Christ the King Sunday 2021
Today we celebrate Christ the King Sunday. And today is also the final Sunday of the Church Year. I have no doubt that you are aware that the church calendar is different from the Gregorian Calendar that we use to organize the year in our everyday lives.
Rather than beginning with January 1, the church lectionary calendar begins with the Advent Season, which will start next Sunday on November 28, 2021. And so today, we will end the lectionary year that we know as Year B and look forward to the New Year. But as we do so, we will also look back and reflect upon the lessons we learned and the grace we received as Christ walked with us during this past year.
For you see the entire lectionary year that we have journeyed through has been preparing us for this day. One Pastor explained it this way. The lectionary year is like a sports season that is played out over the course of many months to determine who would make it to the finals so a champion can be crowned.
Not so long ago the players of the Atlanta Braves stormed out of their dugout to tackle the pitcher as they celebrated their World Series Championship win over the Houston Astros after the pitcher struck out the last batter.
For us in the church, the church season has been played out, and now you might say that we are in the final inning of the last game. And although you will not see anyone running from the pews to tackle the Pastor in celebration at the conclusion of the service, today is the championship day in the church year.
And this may seem strange to you. And you might be thinking to yourself, but what about Easter? Or Christmas? What about Pentecost, or Ash Wednesday? And you would have a point because these are special days in the lectionary year. But the way in which the lectionary calendar is designed leads us to this day, the final day in our church year.
When we conclude our service today, we will have come full circle, and next Sunday we will start the whole process over again, as we turn to Year C of the Lectionary calendar.
We will begin with the Season of Advent, where we will again prepare for the birth of the Christ Child. Then we will celebrate His birth at Christmas and hear a story or two concerning His youth. We will then recall His baptism at the River Jordan, His temptations in the wilderness, and the Calling of His twelve disciples.
We will journey with Jesus up a mountain and celebrate the Transfiguration event, and then move down the mountain to walk with Jesus as He teaches and ministers to the people that He meets during His earthly ministry.
We will then continue our hike with Jesus as He sets His face towards Jerusalem and participate in our yearly Lenten journey. We will hear the story of suffering, sacrifice, and self-denial, as Jesus is betrayed, beaten, crucified, and laid in a tomb.

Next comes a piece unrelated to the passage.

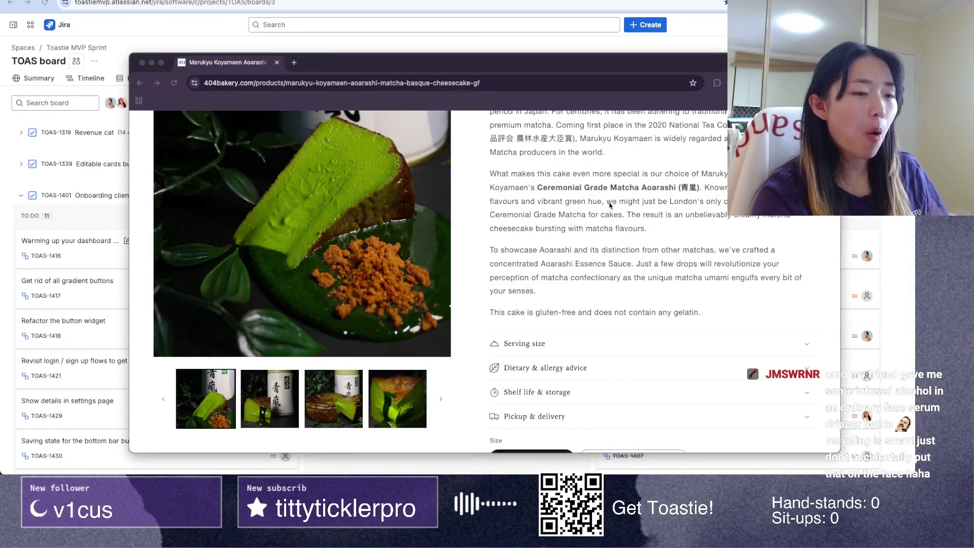
{"action": "key", "text": "ctrl+Up"}
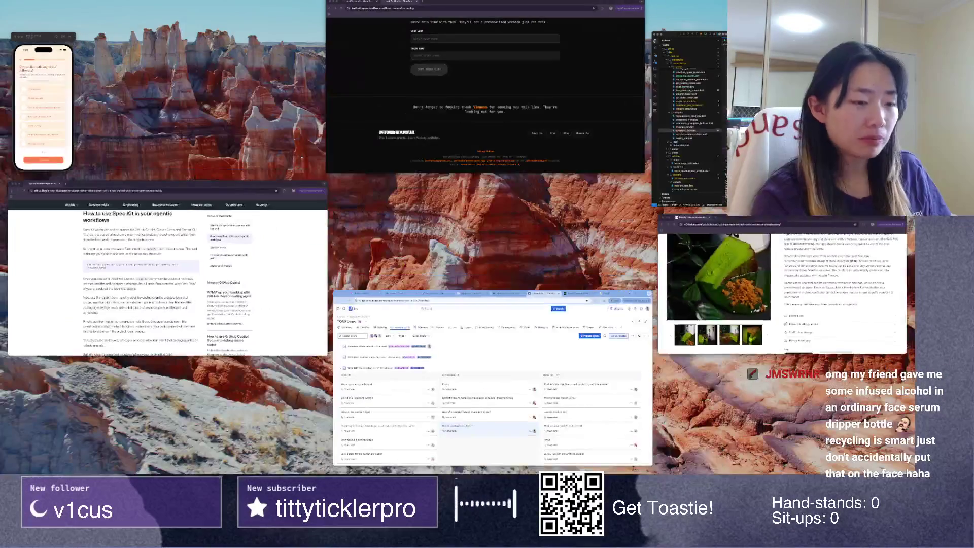
{"action": "key", "text": "ctrl+Up"}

We will experience the silence of Holy Saturday, and the disappointment and fear the disciples felt when they believed that their Lord and Master was gone forever. We will then celebrate the miracle of the resurrection, as we shout out Alleluia! Christ Is Risen! Christ Is Risen Indeed! Alleluia!
We will recall the resurrection appearances and offered peace directly from Jesus Himself. We will pray for the coming of the Holy Spirit at Pentecost. And then we will move through the long Pentecost season which we have just completed where we are called to reflect upon the Kingdom of God in everyday life.
And all this has been moving us towards the end of the lectionary year where we deal with death and eternal life, the communion of saints, and the return and reign of the Lord which we celebrate and look forward to today on Christ the King Sunday.
As Christ explains today in our Gospel reading, “My kingdom is not from his world.” Jesus did not come to establish an earthly Kingdom. Instead, Jesus came to restore our relationship with God and one another.
My friends, as Christians we do not have a big shiny trophy to lift high on this championship day, but we have something much better. The victory that we have today is the knowledge that Christ our King has claimed us as His own and that no power in this world can break that relationship.
So instead of using our hands to lift high a trophy, we now can use our hands, our minds, our feet, and our hearts to raise high the power of love that our world so desperately needs as we celebrate the victory of our King over sin and death and everything that separates us from His will for our lives.
Yes, the entire year has led us to this championship day. Let us rejoice and be glad in it as we give our heartfelt thanks for His Amazing Grace. For I cannot think of a better way to end the season than with praise and thanksgiving.
Let us pray: O God, your Kingdom comes indeed without our praying for it, but we ask in this prayer that it may come also to us. When you give us your Holy Spirit, may we, by His grace, believe your Holy Word, and live a godly life on earth now and in heaven forever. Amen.